Entries from a data collection:
____

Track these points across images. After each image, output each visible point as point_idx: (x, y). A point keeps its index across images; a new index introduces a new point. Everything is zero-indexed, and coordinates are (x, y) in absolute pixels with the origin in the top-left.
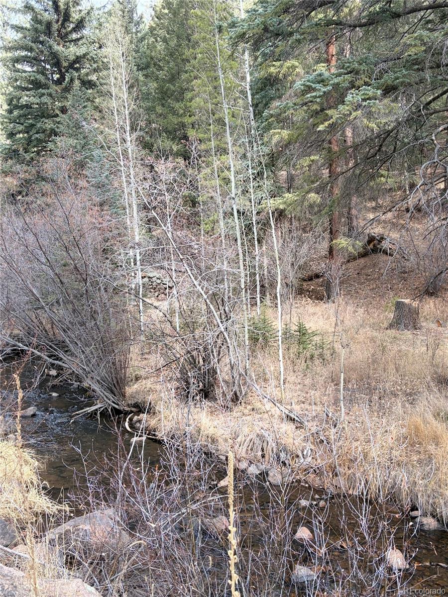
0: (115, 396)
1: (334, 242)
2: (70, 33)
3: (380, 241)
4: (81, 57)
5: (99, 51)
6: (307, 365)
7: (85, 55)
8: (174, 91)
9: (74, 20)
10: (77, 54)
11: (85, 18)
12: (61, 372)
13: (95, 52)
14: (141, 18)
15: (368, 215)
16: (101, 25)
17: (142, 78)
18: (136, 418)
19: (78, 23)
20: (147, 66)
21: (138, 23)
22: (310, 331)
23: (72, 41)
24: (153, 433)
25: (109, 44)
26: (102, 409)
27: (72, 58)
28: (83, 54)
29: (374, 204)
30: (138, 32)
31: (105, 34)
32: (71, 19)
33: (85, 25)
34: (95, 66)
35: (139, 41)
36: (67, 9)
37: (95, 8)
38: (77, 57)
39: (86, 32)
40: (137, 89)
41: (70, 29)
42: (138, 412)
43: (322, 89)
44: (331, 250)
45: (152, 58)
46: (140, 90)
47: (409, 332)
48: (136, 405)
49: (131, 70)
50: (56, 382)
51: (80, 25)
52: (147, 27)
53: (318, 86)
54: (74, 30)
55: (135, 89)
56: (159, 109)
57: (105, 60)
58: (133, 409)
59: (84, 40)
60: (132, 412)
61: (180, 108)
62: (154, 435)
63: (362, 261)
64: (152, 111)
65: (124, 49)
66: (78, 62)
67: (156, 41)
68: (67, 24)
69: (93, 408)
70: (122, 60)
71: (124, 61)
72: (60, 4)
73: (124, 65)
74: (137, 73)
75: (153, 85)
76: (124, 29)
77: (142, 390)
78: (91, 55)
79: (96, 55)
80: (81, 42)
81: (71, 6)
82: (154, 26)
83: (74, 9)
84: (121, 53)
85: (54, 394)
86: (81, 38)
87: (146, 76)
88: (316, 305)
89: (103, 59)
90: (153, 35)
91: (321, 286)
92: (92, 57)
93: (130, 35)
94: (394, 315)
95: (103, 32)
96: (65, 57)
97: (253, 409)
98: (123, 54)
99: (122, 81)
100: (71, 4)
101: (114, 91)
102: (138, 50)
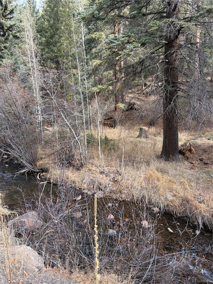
0: (33, 166)
1: (117, 105)
2: (8, 15)
3: (133, 105)
4: (12, 25)
5: (20, 23)
6: (109, 152)
7: (14, 25)
8: (53, 42)
9: (9, 10)
10: (11, 24)
11: (14, 9)
12: (9, 156)
13: (19, 24)
14: (38, 10)
15: (129, 95)
16: (21, 12)
17: (39, 36)
18: (41, 174)
19: (11, 11)
20: (41, 31)
21: (36, 13)
22: (109, 139)
23: (9, 18)
24: (49, 180)
25: (25, 20)
26: (27, 171)
27: (9, 26)
28: (14, 24)
29: (131, 91)
30: (37, 16)
31: (23, 16)
32: (8, 9)
33: (14, 12)
34: (19, 29)
35: (37, 20)
36: (6, 4)
37: (18, 5)
38: (11, 26)
39: (14, 15)
40: (37, 40)
41: (8, 13)
42: (42, 172)
43: (117, 42)
44: (116, 108)
45: (43, 28)
46: (38, 41)
47: (144, 139)
48: (41, 169)
49: (34, 32)
50: (7, 160)
51: (12, 12)
52: (41, 15)
53: (115, 41)
54: (9, 14)
55: (36, 40)
56: (46, 50)
57: (23, 27)
58: (40, 171)
59: (14, 18)
60: (40, 172)
61: (55, 49)
62: (50, 181)
63: (127, 112)
64: (43, 50)
65: (31, 23)
66: (11, 28)
67: (45, 20)
68: (6, 11)
69: (24, 171)
70: (30, 28)
71: (31, 28)
72: (3, 2)
73: (31, 30)
74: (37, 34)
75: (44, 39)
76: (31, 15)
77: (43, 163)
78: (17, 25)
79: (19, 25)
80: (13, 19)
81: (8, 3)
82: (44, 14)
83: (9, 5)
84: (30, 25)
85: (7, 165)
86: (13, 17)
87: (41, 35)
88: (110, 129)
89: (22, 27)
90: (43, 18)
91: (112, 122)
92: (17, 26)
93: (34, 17)
94: (139, 133)
95: (22, 15)
96: (6, 25)
97: (89, 170)
98: (31, 25)
99: (31, 37)
100: (8, 2)
101: (27, 41)
102: (37, 24)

____

**Exercise details**
Reproduce every line of the entries above word for word, omitting the picture markers.

**Response to this exercise**
Track these points across images. After each image, output each visible point as point_idx: (x, y). A point keeps its index across images; a new index introduces a new point. Everything is zero-indexed, and coordinates are (x, y) in absolute pixels with the origin in the top-left.
0: (115, 396)
1: (334, 242)
2: (70, 33)
3: (380, 241)
4: (81, 57)
5: (99, 51)
6: (307, 365)
7: (85, 55)
8: (174, 91)
9: (74, 20)
10: (77, 54)
11: (85, 18)
12: (61, 372)
13: (95, 52)
14: (141, 18)
15: (368, 215)
16: (101, 25)
17: (142, 78)
18: (136, 418)
19: (78, 23)
20: (147, 66)
21: (138, 23)
22: (310, 331)
23: (72, 41)
24: (153, 433)
25: (109, 44)
26: (102, 409)
27: (72, 58)
28: (83, 54)
29: (374, 204)
30: (138, 32)
31: (105, 34)
32: (71, 19)
33: (85, 25)
34: (95, 66)
35: (139, 41)
36: (67, 9)
37: (95, 8)
38: (77, 57)
39: (86, 32)
40: (137, 89)
41: (70, 29)
42: (138, 412)
43: (322, 89)
44: (331, 250)
45: (152, 58)
46: (140, 90)
47: (409, 332)
48: (136, 405)
49: (131, 70)
50: (56, 382)
51: (80, 25)
52: (147, 27)
53: (318, 86)
54: (74, 30)
55: (135, 89)
56: (159, 109)
57: (105, 60)
58: (133, 409)
59: (84, 40)
60: (132, 412)
61: (180, 108)
62: (154, 435)
63: (362, 261)
64: (152, 111)
65: (124, 49)
66: (78, 62)
67: (156, 41)
68: (67, 24)
69: (93, 408)
70: (122, 60)
71: (124, 61)
72: (60, 4)
73: (124, 65)
74: (137, 73)
75: (153, 85)
76: (124, 29)
77: (142, 390)
78: (91, 55)
79: (96, 55)
80: (81, 42)
81: (71, 6)
82: (154, 26)
83: (74, 9)
84: (121, 53)
85: (54, 394)
86: (81, 38)
87: (146, 76)
88: (316, 305)
89: (103, 59)
90: (153, 35)
91: (321, 286)
92: (92, 57)
93: (130, 35)
94: (394, 315)
95: (103, 32)
96: (65, 57)
97: (253, 409)
98: (123, 54)
99: (122, 81)
100: (71, 4)
101: (114, 91)
102: (138, 50)
0: (33, 166)
1: (117, 105)
2: (8, 15)
3: (133, 105)
4: (12, 25)
5: (20, 23)
6: (109, 152)
7: (14, 25)
8: (53, 42)
9: (9, 10)
10: (11, 24)
11: (14, 9)
12: (9, 156)
13: (19, 24)
14: (38, 10)
15: (129, 95)
16: (21, 12)
17: (39, 36)
18: (41, 174)
19: (11, 11)
20: (41, 31)
21: (36, 13)
22: (109, 139)
23: (9, 18)
24: (49, 180)
25: (25, 20)
26: (27, 171)
27: (9, 26)
28: (14, 24)
29: (131, 91)
30: (37, 16)
31: (23, 16)
32: (8, 9)
33: (14, 12)
34: (19, 29)
35: (37, 20)
36: (6, 4)
37: (18, 5)
38: (11, 26)
39: (14, 15)
40: (37, 40)
41: (8, 13)
42: (42, 172)
43: (117, 42)
44: (116, 108)
45: (43, 28)
46: (38, 41)
47: (144, 139)
48: (41, 169)
49: (34, 32)
50: (7, 160)
51: (12, 12)
52: (41, 15)
53: (115, 41)
54: (9, 14)
55: (36, 40)
56: (46, 50)
57: (23, 27)
58: (40, 171)
59: (14, 18)
60: (40, 172)
61: (55, 49)
62: (50, 181)
63: (127, 112)
64: (43, 50)
65: (31, 23)
66: (11, 28)
67: (45, 20)
68: (6, 11)
69: (24, 171)
70: (30, 28)
71: (31, 28)
72: (3, 2)
73: (31, 30)
74: (37, 34)
75: (44, 39)
76: (31, 15)
77: (43, 163)
78: (17, 25)
79: (19, 25)
80: (13, 19)
81: (8, 3)
82: (44, 14)
83: (9, 5)
84: (30, 25)
85: (7, 165)
86: (13, 17)
87: (41, 35)
88: (110, 129)
89: (22, 27)
90: (43, 18)
91: (112, 122)
92: (17, 26)
93: (34, 17)
94: (139, 133)
95: (22, 15)
96: (6, 25)
97: (89, 170)
98: (31, 25)
99: (31, 37)
100: (8, 2)
101: (27, 41)
102: (37, 24)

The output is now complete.